Tuesday, April 24, 2007

Wright's Blair Decade

The Daily Telegraph runs a feature today called My Blair Decade. As you'd expect from the Telegraph, it's all pretty negative, with the exception of a teacher in Nottingham who thinks, rightly in my view, that the Education System is now in better shape, but my reason for mentioning the article here is that it has a contribution from the Bishop of Durham, N. T. Wright, who is well known to all New Testament students these days. Increasingly of late, Wright has been willing to talk about politics, and here he talks only about politics, not a mention of Jesus, the kingdom of God, return from exile, Israel's God, the Scriptures or narrative. Perhaps the Telegraph took those bits out.

High hopes that died in the disaster of Iraq
Jonathan Petre
. . . With the disastrous escapade in Iraq, there was a sense of horror that the two world leaders who were most overtly Christian - Bush and Blair - should be lured into such a disastrous parody or caricature of the Christian imperialist, going around the world beating up Johnny foreigner and the infidel.

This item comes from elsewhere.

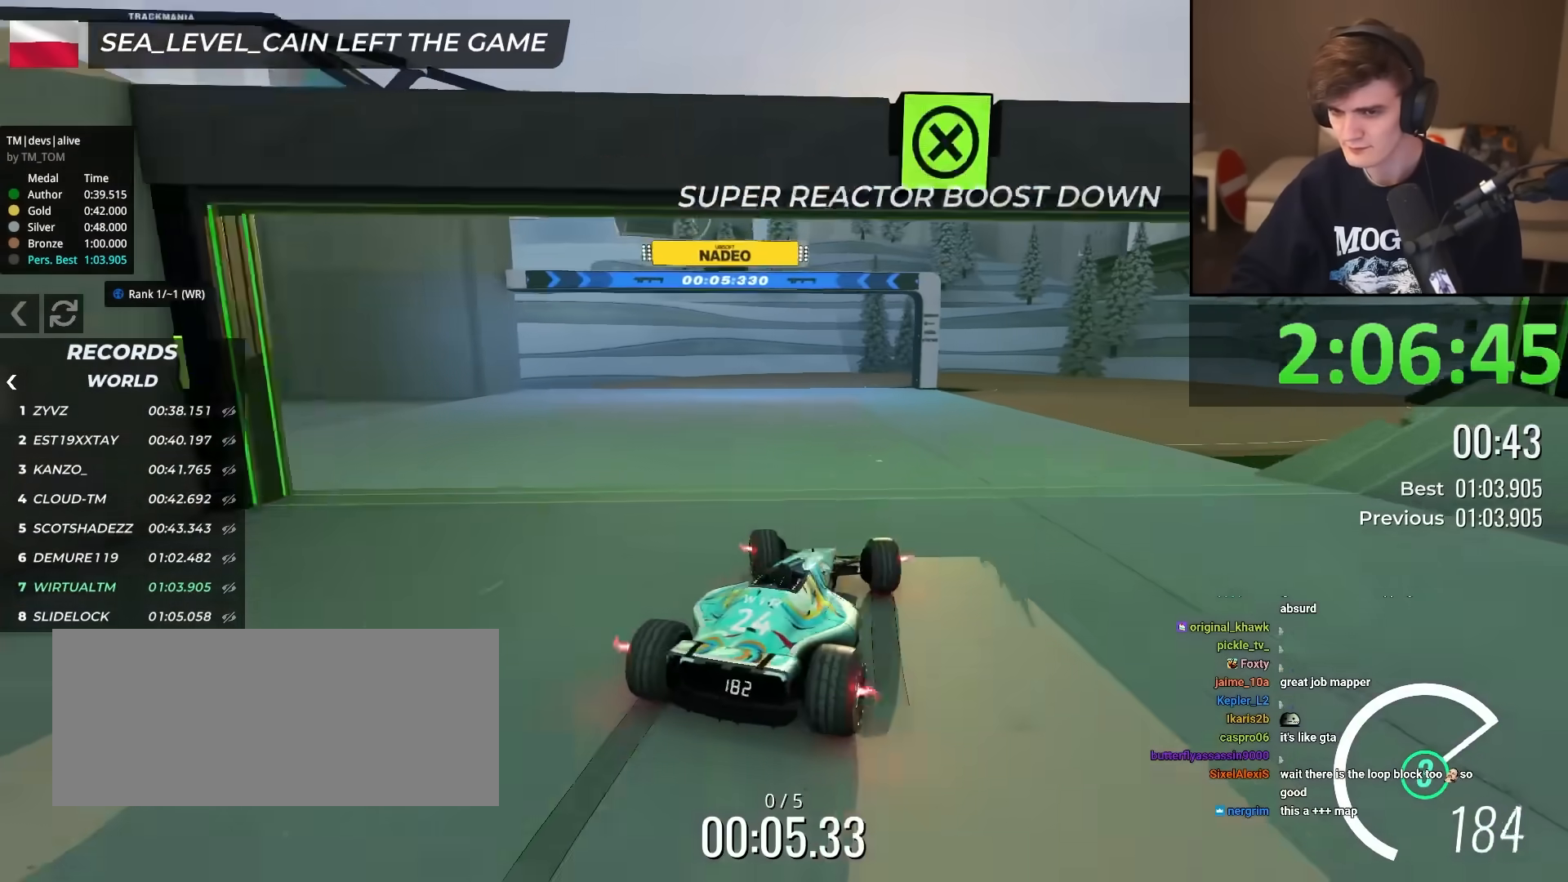
{"keys": ["right", "up"], "events": [[167, "left", "up"], [351, "right", "down"]]}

That's been a huge tragedy. There was a sense of something good and possible in Blair and his government which has been led to spend billions of pounds and hundreds of British lives on a fool's errand.

In the world of employment, we have seen the pulling apart of the high-earning professional fields, where there are massive rewards for young people in financially related fields, or the law. But not if you choose to do what our oldest son has done, which is follow me into the academic world. I was a theology don and he is a history lecturer at Durham University and he is paid not much more than a vicar . . .
On the last point, which I am better qualified to speak on than some of the others, and which has some relevance to this blog's topic, there is some truth, but things have got better for academics under Labour than they were a decade ago. My starting salary as a Lecturer in Birmingham in 1995 was something like £6,000 less than the starting salary for a lecturer now of the same age and qualifications, and the salary scale for academics overall has become much more competitive in the last decade, so that now many British academics are earning more than their American counterparts of similar age and experience. There is still some way to go, but I think that's one of the areas where progress has been made.